Сознание отсчитывало секунды.

От внезапного ускорения в желудке поднялась волна тошноты, хлынувшая к горлу. Руки стали тяжелыми. Первые капли пота скатились от подмышек к локтям.

Герберт закрыл глаза, хоть знал, что это не спасет их от ослепляющей вспышки.

Он ждал, когда кончатся оставшиеся секунды.

Сейчас груз уже летит не по параболе, а почти вертикально, чтобы через секунду врезаться в землю.

По всему корпусу облегченной теперь машины время от времени проходила дрожь, но машина оставалась на курсе, можно было не выключать автопилота, не принимать управление и не снижать скорости.

Прошли еще две секунды, потом еще одна.

Герберт ждал зеленоватой вспышки, которая должна быть видна даже сквозь опущенные веки.

В наушниках что-то треснуло. Раф икнул.

Герберт открыл глаза. Он видел бегущую по циферблату секундную стрелку аварийных часов. Уже… Он с силой зажмурился. Новые капли пота текли по рукам. Ожидание было бесконечным. «Наверно, сильный ветер тормозит его полет», — подумал Герберт.

Раф как-то страшно заикал. Он издавал звук, похожий на звериный рык. «Увидел, — мелькнуло в голове Герберта. — Сейчас увижу и я».

И еще три секунды.

Машина шла плавно, без дрожи, как плывет в звездную ночь лодка по тихому озеру. Герберт чуть приоткрыл глаза, чтобы посмотреть на аварийные часы, — в его сознании время мчалось слишком стремительно.

Он перевел взгляд на стекла и краем глаза увидел что-то зеленоватое. Голова его метнулась назад, ища опоры. Измученное недавним приступом сердце снова захлебнулось. Нервы атрофировались, кровь будто остановилась. Но вдруг сердце ударило сильней и снова забилось ровно. А вся кровь хлынула в голову. Шум в ушах заглушал даже грохот двигателей, казавшийся орудийными залпами.
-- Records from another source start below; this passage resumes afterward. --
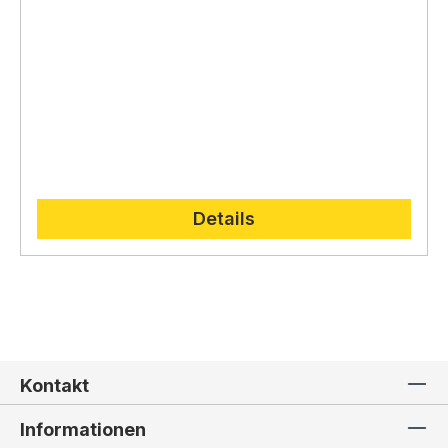
Details
Kontakt
Informationen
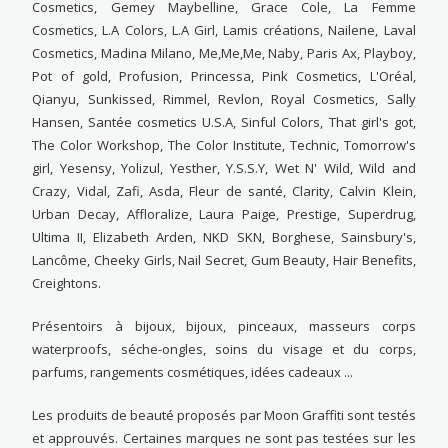
Cosmetics, Gemey Maybelline, Grace Cole, La Femme
Cosmetics, L.A Colors, L.A Girl, Lamis créations, Nailene, Laval
Cosmetics, Madina Milano, Me,Me,Me, Naby, Paris Ax, Playboy,
Pot of gold, Profusion, Princessa, Pink Cosmetics, L'Oréal,
Qianyu, Sunkissed, Rimmel, Revlon, Royal Cosmetics, Sally
Hansen, Santée cosmetics U.S.A, Sinful Colors, That girl's got,
The Color Workshop, The Color Institute, Technic, Tomorrow's
girl, Yesensy, Yolizul, Yesther, Y.S.S.Y, Wet N' Wild, Wild and
Crazy, Vidal, Zafi, Asda, Fleur de santé, Clarity, Calvin Klein,
Urban Decay, Affloralize, Laura Paige, Prestige, Superdrug,
Ultima II, Elizabeth Arden, NKD SKN, Borghese, Sainsbury's,
Lancôme, Cheeky Girls, Nail Secret, Gum Beauty, Hair Benefits,
Creightons.
Présentoirs à bijoux, bijoux, pinceaux, masseurs corps
waterproofs, séche-ongles, soins du visage et du corps,
parfums, rangements cosmétiques, idées cadeaux ...
Les produits de beauté proposés par Moon Graffiti sont testés
et approuvés. Certaines marques ne sont pas testées sur les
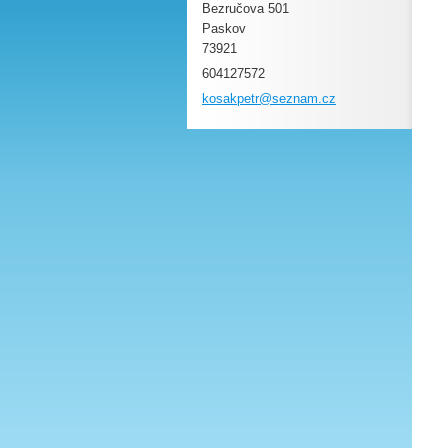
Bezručova 501
Paskov
73921
604127572
kosakpet
r@seznam
.cz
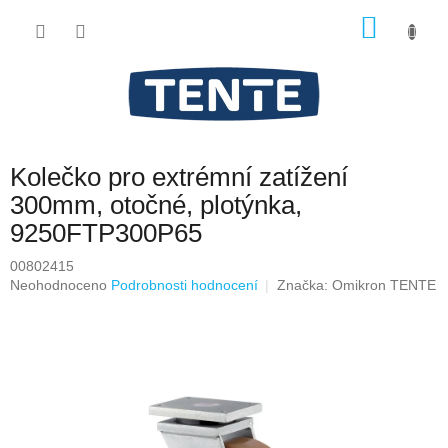
Přejít
NÁKU
na
obsah
KOŠÍK
Kolečko pro extrémní zatížení
300mm, otočné, plotýnka,
9250FTP300P65
00802415
Průměrné
Neohodnoceno
Podrobnosti hodnocení
Značka:
Omikron TENTE
hodnocení
produktu
je
0,0
z
5
hvězdiček.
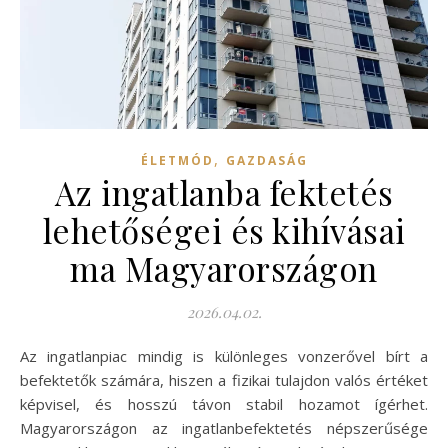
,
ÉLETMÓD
GAZDASÁG
Az ingatlanba fektetés
lehetőségei és kihívásai
ma Magyarországon
2026.04.02.
Az ingatlanpiac mindig is különleges vonzerővel bírt a
befektetők számára, hiszen a fizikai tulajdon valós értéket
képvisel, és hosszú távon stabil hozamot ígérhet.
Magyarországon az ingatlanbefektetés népszerűsége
Груз должен был уже врезаться в землю. Значит, взрыва не произошло.

Оба пилота лежали неподвижно, пока автомат не уменьшил подачи газа. Скорость падала вместе со стрелкой прибора. Кресла сами собой поднимались, пилоты снова сидели. Измученные двигатели то и дело сбивались с ритма, как только что сердце Герберта.

Автомат еще снизил подачу газа. Радист продолжал передавать аварийный сигнал. Первым отозвался Раф:

— Спускаемся…

— Нельзя.

— Мне нужно.

— Нельзя!

Раф начал расстегивать ремни. Герберт следил за его движениями. Затем второй пилот поднялся с кресла. Качаясь, он исчез в проходе за спиной Герберта.

Пот стекал на веки. Резало глаза. Протереть их он не мог. Вся одежда прилипла к телу.

Рафа не было.

Радист протянул ленту.

Герберт прочел сообщение. Успела отозваться комендатура базы. Требовали передать аварийные данные.

Он начал диктовать радисту. Когда, при каких условиях полета, на какой высоте произошло самоотделение груза. Как вела себя машина, экипаж, что было сделано после аварии, каково состояние машины.

Из комендатуры подтвердили, что донесение принято, и приказали продолжать полет согласно предписанию.

Герберт сказал радисту:

— Пусть сообщат нам о результатах аварии.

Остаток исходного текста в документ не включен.